Рассказывал он много – такие истории про армию, впрочем, знают все.  

Но Свен рассказывал и про то, как за непослушание отправляли в "ТАКОЕ", в Такоэ, глухое жуткое место, название которого осталось с японских времен. Там было страшно.

И он показал номер окружной дальневосточной газеты "Суворовский натиск", где было напечатано открытое письмо ефрейтора Звездочетова, служившего в Петропавловске-Камчатском, рядовому Гундлаху, озаглавленное "Наш дом – Россия". Ефрейтор призывал солдата признать свою вину перед Советской Родиной и искупить ее, честно отслужив срок под гордыми знаменами. Свен в ответе вяло признавался в грехах и обещал быть хорошим.

Можно долго обсуждать, кто себя в этой корреспонденции вел лучше, кто хуже, ясно – выжить надо было обоим.

Эту газету прикнопили на доску в "Ленинской комнате" части, где тянул время Свен. После этого солдаты и офицеры подходили к нему и с уважением спрашивали: "А ты правда американский шпион?". Свен не говорил ни да, ни нет, и это было правильно.

Этим, в форме, стало понятно, что человек с диковатым именем и фамилией, на несколько лет старший, чем призывники, недаром попал в армию на Сахалин, и последние полгода Свена в армии оказались покойными. Он все чаще мог спать, притулившись к трубе в котельной.

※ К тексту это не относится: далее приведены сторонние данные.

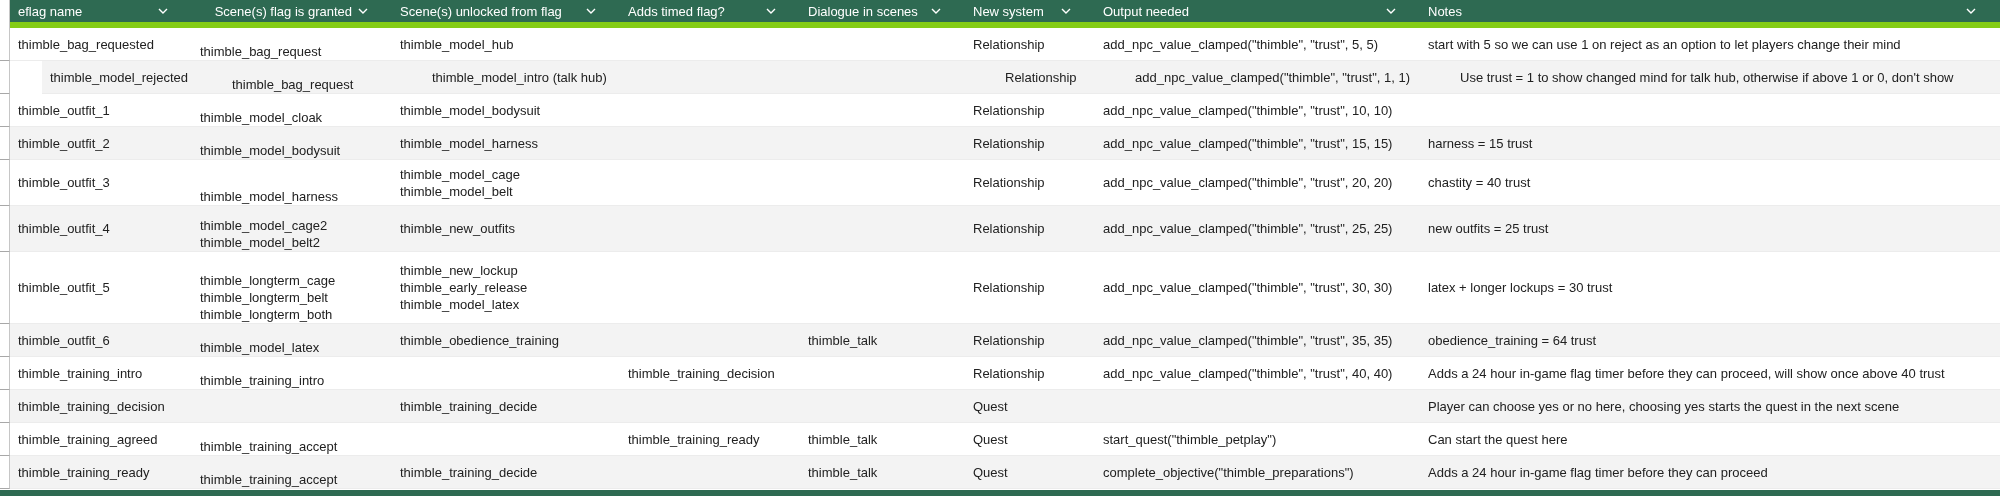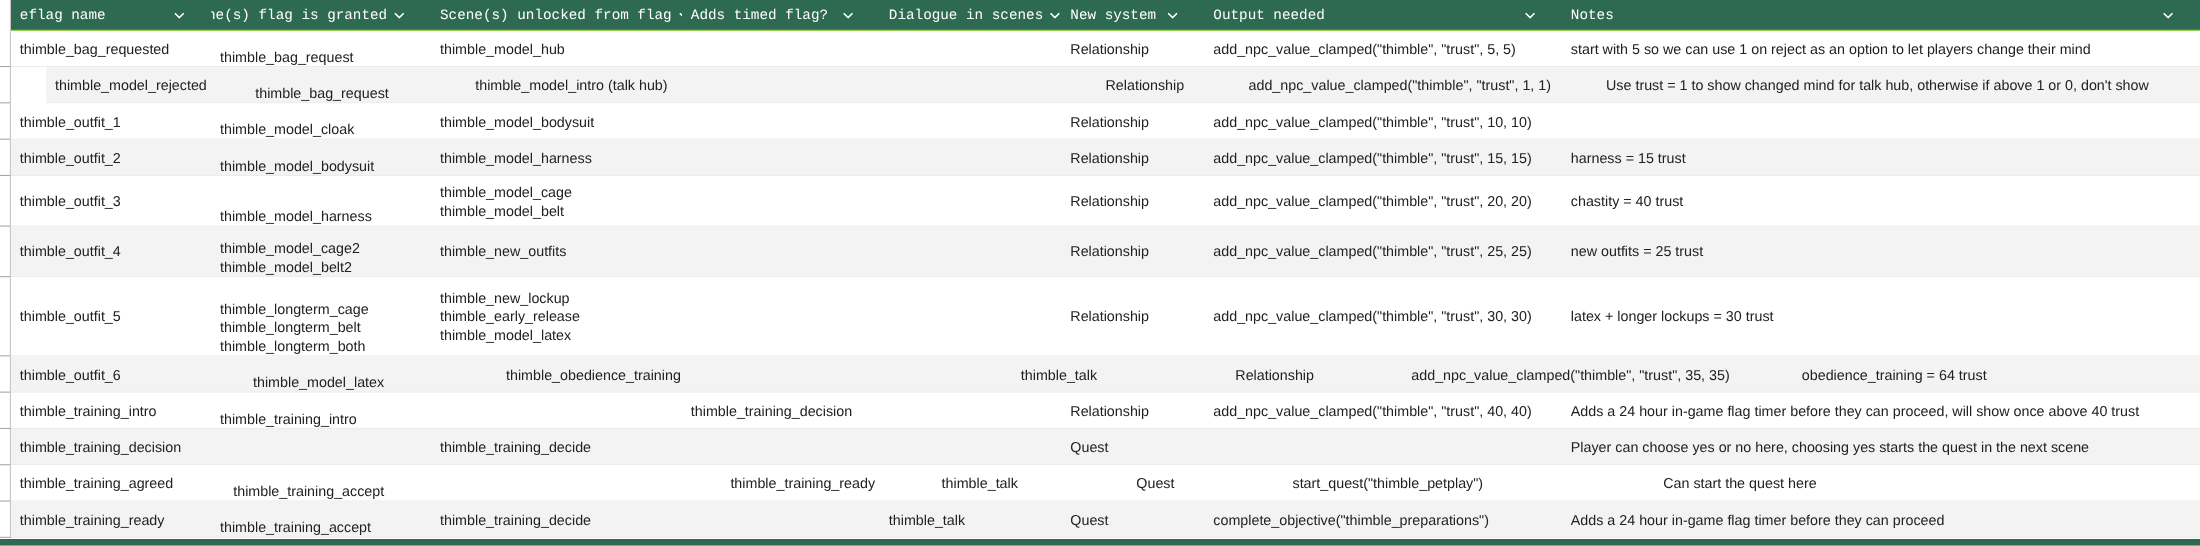"eflag name" .hrow { border-bottom: 1px solid #84cc16 -> 6px solid #84cc16; font-family: Liberation Mono, monospace -> none }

У трубы Свен, и так на чудо хорошо знавший, что кому нравится, и как над этим издеваться, понял – еще лучше, я в этом уверен – как создать поп-мифологию. И делать ее, разумеется, надо было в те дни через поп-музыку, а не визуальное искусство.

А в Москве к этому времени все уже было готово. Рок-н-ролл тогда чувствовался как среда обитания и шарнир, которым можно раскачать тупость жизни. Мнение, конечно, ошибочное, но тогда поп-музыка в ее продвинутых разновидностях была соответственной сложившимся постмодернистским обстоятельствам.

Мой брат Санька, учившийся к этому времени на романо-германском отделении филфака МГУ (учил испанский и португальский, не доучился, сейчас он специалист по ценным бумагам), уже барабанил по барабанам в студенческой группе "Кабинет". На бас-гитаре там играл длинный парень Паша, изучавший английскую литературу, на гитаре – Егор (он, кажется, до сих пор играет с "Ва Банком") по кличке "Мясо", учивший датский и норвежский, звали его так потому, что на гитаре он играл грязно, будто месил свиной фарш, но очень изобретательно и временами красиво, а также по причине внешности.  Он на самом деле бывал похож на отбивную. А пел песни, сочиненные на собственные слова, славист Илья Китуп, удивительно смешной парень из русско-еврейской вильнюсской семьи, больше всего любивший Хармса и комиксы про Тентена. Потом он стал художником, уехал в Берлин и что-то там делает.

А еще был Олег Мудрак, поляк, родившийся и выросший в Рубцовске на Алтае, замечательный лингвист-ностратик, писавший тексты, когда у Китупа не выходило, – Олег преподает в РГГУ.

Никола Овчинников, тоже любивший поп-музыку и немного игравший на гитаре, увидев "Кабинет", в него влюбился. Да и мне это было интересно. На некоторое время мы с Николой стали "продюсерами" и оформителями этих ребят. Мы им придумывали костюмы, Никола делал аксессуары (изготовленную из цветной фольги пальму, установленную на старый патефон, истошными красками размалеванные динамики), а однажды он "Кабинету" устроил странный концерт в квартире первого советника французского посольства в гетто на Кутузовском. Французы были в восторге: такого в Москве еще не видели.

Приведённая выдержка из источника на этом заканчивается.